AMD's upcoming upscaling technology, FidelityFX Super Resolution will also be supported by the five year old RX 400 Polaris 10 generation of graphics cards, extending it to once popular GPUs like the RX 480 and 470. Although those cards have long since been replaced by AMD multiple times — and are no longer even close to competitive with modern GPUs, there are still many gamers with older cards who can now not afford to upgrade due to terrible availability and pricing. For them, FSR could be a lifesaving technology.

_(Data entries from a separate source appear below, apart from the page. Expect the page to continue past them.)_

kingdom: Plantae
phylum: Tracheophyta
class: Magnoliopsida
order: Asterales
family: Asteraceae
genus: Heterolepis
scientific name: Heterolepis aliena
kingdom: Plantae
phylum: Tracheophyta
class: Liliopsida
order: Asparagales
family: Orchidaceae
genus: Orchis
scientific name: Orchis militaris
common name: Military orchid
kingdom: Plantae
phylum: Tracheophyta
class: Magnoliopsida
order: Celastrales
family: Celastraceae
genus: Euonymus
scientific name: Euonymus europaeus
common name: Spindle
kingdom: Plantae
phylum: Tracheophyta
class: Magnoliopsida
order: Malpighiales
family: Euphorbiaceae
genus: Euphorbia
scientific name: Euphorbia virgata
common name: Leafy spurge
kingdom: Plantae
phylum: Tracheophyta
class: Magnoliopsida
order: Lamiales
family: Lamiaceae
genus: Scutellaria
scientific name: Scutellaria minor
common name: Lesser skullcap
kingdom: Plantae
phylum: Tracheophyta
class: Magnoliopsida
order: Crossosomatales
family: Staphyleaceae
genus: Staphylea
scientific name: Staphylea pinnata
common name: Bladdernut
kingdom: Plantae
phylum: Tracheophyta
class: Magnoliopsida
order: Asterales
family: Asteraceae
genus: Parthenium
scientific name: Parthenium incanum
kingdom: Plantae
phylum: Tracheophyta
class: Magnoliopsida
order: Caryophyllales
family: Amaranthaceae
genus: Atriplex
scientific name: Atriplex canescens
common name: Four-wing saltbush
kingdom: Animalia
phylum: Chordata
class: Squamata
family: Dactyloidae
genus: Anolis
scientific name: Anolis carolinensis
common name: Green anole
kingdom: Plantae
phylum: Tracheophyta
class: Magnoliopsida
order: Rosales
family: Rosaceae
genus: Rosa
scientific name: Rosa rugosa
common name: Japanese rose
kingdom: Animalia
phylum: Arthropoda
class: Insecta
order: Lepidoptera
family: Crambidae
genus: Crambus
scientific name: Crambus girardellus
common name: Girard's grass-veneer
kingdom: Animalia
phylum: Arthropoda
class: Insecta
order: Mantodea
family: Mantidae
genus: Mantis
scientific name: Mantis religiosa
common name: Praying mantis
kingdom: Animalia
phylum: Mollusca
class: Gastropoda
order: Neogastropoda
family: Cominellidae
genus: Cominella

FSR is AMD's answer to the Nvidia DLSS upscaling technology and though it's not released just yet, it's making waves in the industry, not for its quality or performance — although the latter is impressive and the former underwhelming — but because of its potentially broad acceptance. Nvidia's DLSS is only supported by its new-generation RTX 3000 and RTX 2000 graphics cards due to its demand for Tensor cores. AMD's FSR works on just about everything released in the past five years, including RX 500, 5000, 6000, and RX Vega, as well as Nvidia's own GTX 10, 20, and 30 series cards.
And now AMD has clarified that RX 400 cards will be supported too.
FSR will need to be implemented by game developers and engine makers for it to actually be usable in game, but it is reportedly far easier to add it than DLSS. The fact that it can be used by any graphics card from the past half-decade is a major selling point too.
Unlike DLSS, though, which has been targeted at raising performance for those who can already afford a high-end graphics card, FSR could help those with weaker cards play newer games at reasonable frame rates. That's its major selling point and adding support for RX 400 cards makes it all the better.